# Cage cooling...



## hanhan27 (May 12, 2011)

So I got my CHE all set up with the thermostat last night to do a test run to stabilize the temperature before I get my hedgie tomorrow. Well, I have 2 thermometers in the sterilite bin and a 75W CHE. I have the ReptiTemp 500r thermostat and a 10" dome.

Before I turned the thermostat on, the temp in the bin was like 69 or 70. I turned the thermostat on a lowish setting, and within about 15 minutes, the temp was up to like 80. I turned the thermostat down a little, the temp dropped to 79. I turned it all the way down and the temp dropped to 78. Then, the CHE I had in the dome burned out, so I'm getting one from a friend. 

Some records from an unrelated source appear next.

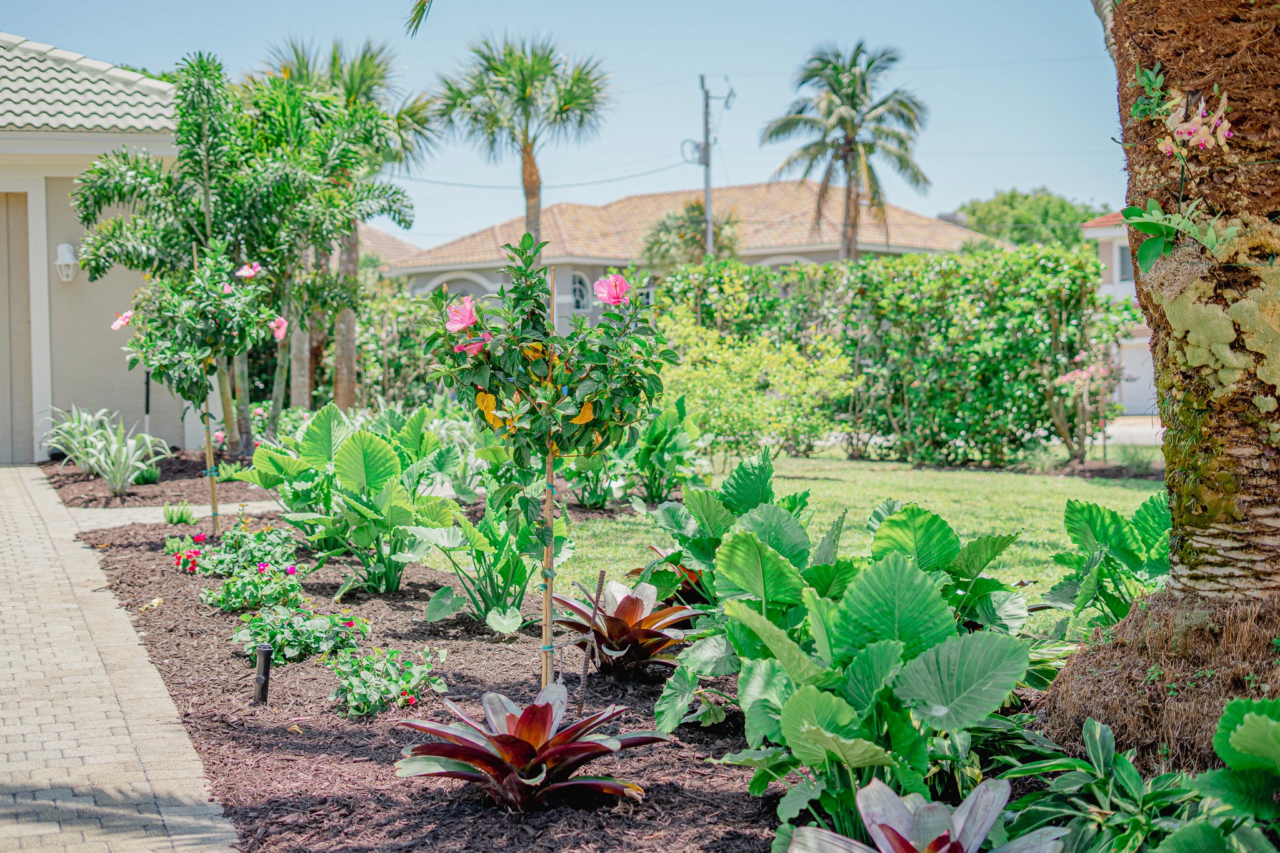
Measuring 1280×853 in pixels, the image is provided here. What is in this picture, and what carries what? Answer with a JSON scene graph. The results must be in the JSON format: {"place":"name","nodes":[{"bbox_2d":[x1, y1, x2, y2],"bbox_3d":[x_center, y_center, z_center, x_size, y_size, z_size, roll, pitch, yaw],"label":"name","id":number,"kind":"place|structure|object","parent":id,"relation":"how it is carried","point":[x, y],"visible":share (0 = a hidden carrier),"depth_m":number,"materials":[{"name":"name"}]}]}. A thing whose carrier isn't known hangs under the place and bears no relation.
{"place":"outdoors","nodes":[
{"label":"outdoors","id":0,"kind":"place"},
{"bbox_2d":[0,31,194,463],"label":"house","id":1,"kind":"structure","parent":0,"point":[104,394],"depth_m":19.28,"materials":[{"name":"paint"}]},
{"bbox_2d":[0,192,33,466],"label":"door","id":2,"kind":"structure","parent":1,"relation":"in","point":[24,195],"depth_m":18.57,"materials":[{"name":"beige paint"}]},
{"bbox_2d":[53,242,77,280],"bbox_3d":[-5.901,-1.682,18.226,0.214,0.393,0.270,-2,3,-21],"label":"wall lamp","id":3,"kind":"object","parent":1,"relation":"attached to","point":[64,247],"visible":0.95,"depth_m":18.15,"materials":[{"name":"white"}]},
{"bbox_2d":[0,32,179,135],"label":"tiled roof","id":4,"kind":"structure","parent":1,"relation":"on","point":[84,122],"depth_m":19.42,"materials":[{"name":"tile"}]},
{"bbox_2d":[0,463,239,852],"label":"brick path","id":5,"kind":"structure","parent":0,"point":[21,474],"materials":[{"name":"brick"}]},
{"bbox_2d":[66,500,283,529],"label":"path","id":6,"kind":"structure","parent":0,"point":[196,508],"materials":[{"name":"grey"}]},
{"bbox_2d":[360,223,424,268],"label":"house","id":7,"kind":"structure","parent":0,"point":[387,240],"materials":[{"name":"beige tile"}]},
{"bbox_2d":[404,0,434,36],"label":"palm frond","id":8,"kind":"object","parent":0,"point":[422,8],"visible":0.99,"depth_m":9.04,"materials":[{"name":"green plant"}]},
{"bbox_2d":[0,0,1114,245],"label":"sky","id":9,"kind":"structure","parent":0,"point":[983,190],"materials":[{"name":"blue"}]},
{"bbox_2d":[388,181,993,338],"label":"house","id":10,"kind":"structure","parent":0,"point":[429,279],"materials":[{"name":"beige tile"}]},
{"bbox_2d":[570,271,591,311],"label":"arched window","id":11,"kind":"structure","parent":10,"relation":"in","point":[579,304],"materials":[{"name":"glass"}]},
{"bbox_2d":[515,450,1171,630],"label":"lawn","id":12,"kind":"structure","parent":0,"point":[1013,545],"materials":[{"name":"green plant"}]},
{"bbox_2d":[653,304,854,463],"bbox_3d":[1.001,-0.390,18.506,2.467,1.793,2.265,1,3,31],"label":"yellow shrub","id":13,"kind":"object","parent":12,"relation":"on","point":[735,359],"visible":0.91,"depth_m":18.06,"materials":[{"name":"plant"}]},
{"bbox_2d":[1083,208,1159,416],"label":"house","id":14,"kind":"structure","parent":0,"point":[1113,247],"materials":[{"name":"white paint"}]},
{"bbox_2d":[1116,244,1133,283],"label":"window","id":15,"kind":"structure","parent":14,"relation":"in","point":[1123,267],"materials":[{"name":"grey glass"}]},
{"bbox_2d":[1115,339,1156,415],"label":"garage door","id":16,"kind":"structure","parent":14,"relation":"in","point":[1140,384],"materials":[{"name":"white"}]},
{"bbox_2d":[1097,415,1162,445],"label":"driveway","id":17,"kind":"structure","parent":0,"point":[1155,429],"materials":[{"name":"grey concrete"}]},
{"label":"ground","id":18,"kind":"structure","parent":0},
{"bbox_2d":[38,448,273,507],"bbox_3d":[-4.356,0.501,16.815,2.687,0.170,4.332,-2,3,-21],"label":"mulch bed","id":19,"kind":"object","parent":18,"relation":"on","point":[169,469],"visible":0.51,"depth_m":15.90,"materials":[{"name":"brown wood"}]},
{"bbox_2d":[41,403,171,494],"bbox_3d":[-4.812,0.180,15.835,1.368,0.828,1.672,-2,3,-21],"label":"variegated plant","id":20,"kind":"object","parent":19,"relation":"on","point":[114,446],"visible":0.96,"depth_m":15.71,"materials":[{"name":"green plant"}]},
{"bbox_2d":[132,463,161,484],"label":"small plant","id":21,"kind":"object","parent":19,"relation":"on","point":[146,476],"visible":0.73,"depth_m":15.62,"materials":[{"name":"green plant"}]},
{"bbox_2d":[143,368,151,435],"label":"garden stake","id":22,"kind":"object","parent":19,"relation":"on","point":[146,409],"visible":0.46,"depth_m":18.75,"materials":[{"name":"black metal"}]},
{"bbox_2d":[70,48,416,456],"bbox_3d":[-4.007,-1.636,17.974,3.259,4.305,3.070,-2,3,-21],"label":"palm tree","id":23,"kind":"object","parent":19,"relation":"on","point":[209,165],"visible":0.94,"depth_m":17.57,"materials":[{"name":"green plant"}]},
{"bbox_2d":[258,32,442,420],"bbox_3d":[-4.277,-2.642,25.007,3.260,5.768,3.310,-2,3,-21],"label":"palm tree","id":24,"kind":"object","parent":18,"relation":"on","point":[334,58],"visible":0.64,"depth_m":24.73,"materials":[{"name":"plant"}]},
{"bbox_2d":[318,282,456,410],"bbox_3d":[-3.786,-0.920,27.099,3.190,2.540,2.213,-2,3,-21],"label":"hedge","id":25,"kind":"object","parent":18,"relation":"on","point":[364,354],"visible":0.46,"depth_m":26.68,"materials":[{"name":"green plant"}]},
{"bbox_2d":[55,500,789,852],"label":"mulch bed","id":26,"kind":"object","parent":18,"relation":"on","point":[459,665],"visible":0.66,"depth_m":6.44,"materials":[{"name":"brown wood"}]},
{"bbox_2d":[160,501,197,524],"bbox_3d":[-3.305,0.629,12.696,0.356,0.216,0.369,-2,3,-21],"label":"small plant","id":27,"kind":"object","parent":26,"relation":"on","point":[181,518],"visible":0.98,"depth_m":12.64,"materials":[{"name":"green plant"}]},
{"bbox_2d":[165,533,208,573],"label":"red flower","id":28,"kind":"object","parent":26,"relation":"on","point":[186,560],"visible":0.88,"depth_m":10.70,"materials":[{"name":"red plant"}]},
{"bbox_2d":[112,244,282,532],"bbox_3d":[-2.947,-0.243,11.878,1.151,2.039,1.143,0,3,18],"label":"flowering tree","id":29,"kind":"object","parent":26,"relation":"on","point":[186,371],"visible":0.98,"depth_m":11.72,"materials":[{"name":"plant"}]},
{"bbox_2d":[110,310,133,330],"bbox_3d":[-3.518,-0.723,12.138,0.223,0.173,0.226,1,3,25],"label":"pink flower","id":30,"kind":"object","parent":29,"relation":"attached to","point":[116,327],"visible":0.71,"depth_m":12.12,"materials":[{"name":"pink plant"}]},
{"bbox_2d":[201,369,219,538],"bbox_3d":[-2.826,0.141,11.720,0.051,1.309,0.041,-2,3,-21],"label":"wooden stake","id":31,"kind":"object","parent":29,"relation":"attached to","point":[214,495],"visible":0.85,"depth_m":11.71,"materials":[{"name":"beige wood"}]},
{"bbox_2d":[236,261,262,279],"bbox_3d":[-2.656,-1.047,12.031,0.216,0.156,0.218,1,3,27],"label":"pink flower","id":32,"kind":"object","parent":29,"relation":"attached to","point":[244,272],"visible":0.96,"depth_m":12.02,"materials":[{"name":"pink plant"}]},
{"bbox_2d":[270,315,288,341],"bbox_3d":[-2.520,-0.671,12.304,0.216,0.209,0.219,0,3,16],"label":"pink flower","id":33,"kind":"object","parent":29,"relation":"attached to","point":[281,329],"visible":0.85,"depth_m":12.31,"materials":[{"name":"pink plant"}]},
{"bbox_2d":[197,560,306,611],"bbox_3d":[-1.979,0.832,9.080,0.579,0.298,0.659,-2,3,-21],"label":"flowering plant","id":34,"kind":"object","parent":26,"relation":"on","point":[236,588],"visible":0.92,"depth_m":8.98,"materials":[{"name":"green plant"}]},
{"bbox_2d":[253,643,273,703],"bbox_3d":[-1.423,0.957,6.719,0.073,0.272,0.073,-2,3,-21],"label":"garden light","id":35,"kind":"object","parent":26,"relation":"in","point":[266,652],"visible":0.98,"depth_m":6.69,"materials":[{"name":"black"}]},
{"bbox_2d":[230,599,371,662],"bbox_3d":[-1.530,0.905,7.926,0.678,0.282,0.682,-2,3,-21],"label":"flowering plant","id":36,"kind":"object","parent":26,"relation":"on","point":[289,632],"visible":0.93,"depth_m":7.81,"materials":[{"name":"green plant"}]},
{"bbox_2d":[232,399,464,594],"bbox_3d":[-1.608,0.397,10.167,1.375,1.087,1.457,-2,3,-21],"label":"leafy plant","id":37,"kind":"object","parent":26,"relation":"on","point":[344,456],"visible":0.97,"depth_m":9.91,"materials":[{"name":"green plant"}]},
{"bbox_2d":[327,643,446,718],"bbox_3d":[-0.997,0.986,6.910,0.519,0.272,0.571,-2,3,-21],"label":"flowering plant","id":38,"kind":"object","parent":26,"relation":"on","point":[412,700],"visible":0.97,"depth_m":6.82,"materials":[{"name":"green plant"}]},
{"bbox_2d":[415,468,564,632],"bbox_3d":[-0.664,0.564,8.518,0.837,0.832,0.950,-2,3,-21],"label":"leafy plant","id":39,"kind":"object","parent":26,"relation":"on","point":[519,578],"visible":0.86,"depth_m":8.39,"materials":[{"name":"green plant"}]},
{"bbox_2d":[393,683,666,810],"bbox_3d":[-0.334,0.986,5.436,0.899,0.335,0.991,1,3,20],"label":"bromeliad","id":40,"kind":"object","parent":26,"relation":"on","point":[522,734],"visible":0.98,"depth_m":5.32,"materials":[{"name":"plant"}]},
{"bbox_2d":[415,236,674,686],"bbox_3d":[-0.338,0.195,6.441,0.922,1.775,0.912,-2,3,-21],"label":"flowering tree","id":41,"kind":"object","parent":26,"relation":"on","point":[524,240],"visible":0.99,"depth_m":6.34,"materials":[{"name":"green plant"}]},
{"bbox_2d":[444,294,480,333],"bbox_3d":[-0.680,-0.425,6.857,0.193,0.159,0.188,1,3,33],"label":"pink flower","id":42,"kind":"object","parent":41,"relation":"attached to","point":[467,314],"visible":0.9,"depth_m":6.84,"materials":[{"name":"pink plant"}]},
{"bbox_2d":[457,331,493,354],"bbox_3d":[-0.610,-0.315,6.680,0.181,0.129,0.178,1,3,27],"label":"pink flower","id":43,"kind":"object","parent":41,"relation":"attached to","point":[474,349],"visible":0.61,"depth_m":6.67,"materials":[{"name":"pink plant"}]},
{"bbox_2d":[592,273,632,308],"bbox_3d":[-0.109,-0.567,7.512,0.213,0.168,0.202,1,3,21],"label":"pink flower","id":44,"kind":"object","parent":41,"relation":"attached to","point":[602,282],"visible":0.98,"depth_m":7.50,"materials":[{"name":"pink plant"}]},
{"bbox_2d":[541,266,557,685],"bbox_3d":[-0.330,0.240,6.498,0.044,1.660,0.040,-2,3,-21],"label":"wooden stake","id":45,"kind":"object","parent":26,"relation":"in","point":[552,279],"visible":0.8,"depth_m":6.47,"materials":[{"name":"brown wood"}]},
{"bbox_2d":[575,571,606,708],"bbox_3d":[-0.180,0.800,6.374,0.060,0.576,0.049,0,3,12],"label":"wooden stake","id":46,"kind":"object","parent":26,"relation":"in","point":[584,672],"visible":0.99,"depth_m":6.36,"materials":[{"name":"brown wood"}]},
{"bbox_2d":[548,577,701,673],"bbox_3d":[-0.049,0.852,7.444,0.792,0.383,0.921,-2,3,-21],"label":"bromeliad","id":47,"kind":"object","parent":26,"relation":"on","point":[619,608],"visible":0.93,"depth_m":7.35,"materials":[{"name":"plant"}]},
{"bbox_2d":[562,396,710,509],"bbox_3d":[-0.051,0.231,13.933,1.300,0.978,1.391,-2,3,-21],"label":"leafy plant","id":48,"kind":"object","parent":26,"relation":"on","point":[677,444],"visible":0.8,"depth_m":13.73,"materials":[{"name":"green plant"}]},
{"bbox_2d":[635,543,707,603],"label":"bromeliad","id":49,"kind":"object","parent":26,"relation":"on","point":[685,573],"visible":0.31,"depth_m":8.33,"materials":[{"name":"plant"}]},
{"bbox_2d":[638,448,813,605],"bbox_3d":[0.425,0.517,7.875,0.913,0.843,1.035,-2,3,-21],"label":"plant","id":50,"kind":"object","parent":26,"relation":"on","point":[745,464],"visible":0.64,"depth_m":7.79,"materials":[{"name":"green plant"}]},
{"bbox_2d":[656,495,1044,836],"bbox_3d":[0.615,0.730,5.285,1.179,0.907,1.427,-2,3,-21],"label":"plant","id":51,"kind":"object","parent":26,"relation":"on","point":[897,568],"visible":0.9,"depth_m":5.06,"materials":[{"name":"green plant"}]},
{"bbox_2d":[783,777,1065,852],"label":"bromeliad","id":52,"kind":"object","parent":26,"relation":"on","point":[980,789],"visible":0.98,"depth_m":4.17,"materials":[{"name":"plant"}]},
{"bbox_2d":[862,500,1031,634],"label":"plant","id":53,"kind":"object","parent":26,"relation":"on","point":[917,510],"visible":0.58,"depth_m":6.86,"materials":[{"name":"green plant"}]},
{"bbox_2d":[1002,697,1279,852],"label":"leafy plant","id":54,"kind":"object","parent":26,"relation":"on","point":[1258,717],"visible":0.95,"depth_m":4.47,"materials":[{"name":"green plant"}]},
{"bbox_2d":[431,33,611,244],"bbox_3d":[-2.077,-3.677,31.914,3.445,6.883,3.557,-2,3,-21],"label":"palm tree","id":55,"kind":"object","parent":18,"relation":"on","point":[529,197],"visible":0.89,"depth_m":31.51,"materials":[{"name":"plant"}]},
{"bbox_2d":[639,200,742,266],"bbox_3d":[1.347,-3.096,42.415,2.964,4.634,3.042,-2,3,-21],"label":"palm tree","id":56,"kind":"object","parent":18,"relation":"on","point":[697,215],"visible":0.6,"depth_m":41.80,"materials":[{"name":"green plant"}]},
{"bbox_2d":[687,71,732,257],"bbox_3d":[1.547,-3.885,40.382,0.826,8.212,0.943,-3,4,-41],"label":"utility pole","id":57,"kind":"object","parent":18,"relation":"on","point":[707,180],"visible":0.58,"depth_m":40.15,"materials":[{"name":"grey"}]},
{"bbox_2d":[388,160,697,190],"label":"power line","id":58,"kind":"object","parent":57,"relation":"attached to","point":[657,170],"visible":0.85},
{"bbox_2d":[761,38,932,261],"bbox_3d":[4.864,-4.518,41.151,4.102,8.918,4.156,1,3,33],"label":"palm tree","id":59,"kind":"object","parent":18,"relation":"on","point":[852,95],"visible":0.96,"depth_m":40.70,"materials":[{"name":"plant"}]},
{"bbox_2d":[653,244,1119,464],"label":"hedge","id":60,"kind":"object","parent":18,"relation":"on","point":[897,389],"visible":0.79,"depth_m":20.57,"materials":[{"name":"green plant"}]},
{"bbox_2d":[950,188,1108,248],"label":"tree","id":61,"kind":"object","parent":18,"relation":"on","point":[1010,205],"visible":0.39,"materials":[{"name":"green plant"}]},
{"bbox_2d":[1049,340,1124,461],"bbox_3d":[5.196,-0.241,20.541,0.983,1.433,0.997,-2,3,-21],"label":"flowering shrub","id":62,"kind":"object","parent":18,"relation":"on","point":[1065,379],"visible":0.87,"depth_m":20.45,"materials":[{"name":"pink plant"}]},
{"bbox_2d":[1045,490,1175,635],"bbox_3d":[2.090,0.621,7.319,0.932,0.748,0.991,-2,3,-21],"label":"leafy plant","id":63,"kind":"object","parent":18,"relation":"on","point":[1083,508],"visible":0.71,"depth_m":7.29,"materials":[{"name":"green plant"}]},
{"bbox_2d":[1038,0,1279,777],"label":"palm tree","id":64,"kind":"object","parent":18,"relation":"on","point":[1173,505],"visible":0.98,"depth_m":5.44,"materials":[{"name":"brown plant"}]},
{"bbox_2d":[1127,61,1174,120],"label":"plant","id":65,"kind":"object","parent":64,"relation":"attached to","point":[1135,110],"visible":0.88,"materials":[{"name":"green plant"}]},
{"bbox_2d":[1118,198,1234,276],"bbox_3d":[1.595,-0.563,5.290,0.358,0.255,0.327,2,4,41],"label":"plant","id":66,"kind":"object","parent":64,"relation":"attached to","point":[1145,227],"visible":0.97,"depth_m":5.28,"materials":[{"name":"green plant"}]},
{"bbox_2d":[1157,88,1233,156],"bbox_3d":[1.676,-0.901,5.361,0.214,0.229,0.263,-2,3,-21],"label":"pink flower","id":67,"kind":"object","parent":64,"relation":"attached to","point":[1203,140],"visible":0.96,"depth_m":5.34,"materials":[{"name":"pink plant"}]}
]}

Anyway, isn't 78 a little too warm? The temperature in the house is pretty inconsistent due to no A/C. At night, the temperature in the room the hedgie will be in is about 67 or 68. During the day, it shoots up to 81 or 82. 

What do I do? I've read some of the threads on here about this issue and saw the ice packs on the top of the tank suggestion... but will this be enough to keep the temp stable and comfortable for Ms. Hedgehog during the warmer hours of the day? I somehow doubt it. :\ I plan on putting a tile in her bin for her to lay on if she gets warm, I just don't think this will be enough.

Help.


----------



## hanhan27 (May 12, 2011)

My mom suggested putting a corn or flax bag in the freezer for a while and then putting it in with the hedgie. 

Could anything about that be a bad idea? The corn bag she has is a small flannel bag filled with corn, with another layer of flannel around it. I think this could really work.


----------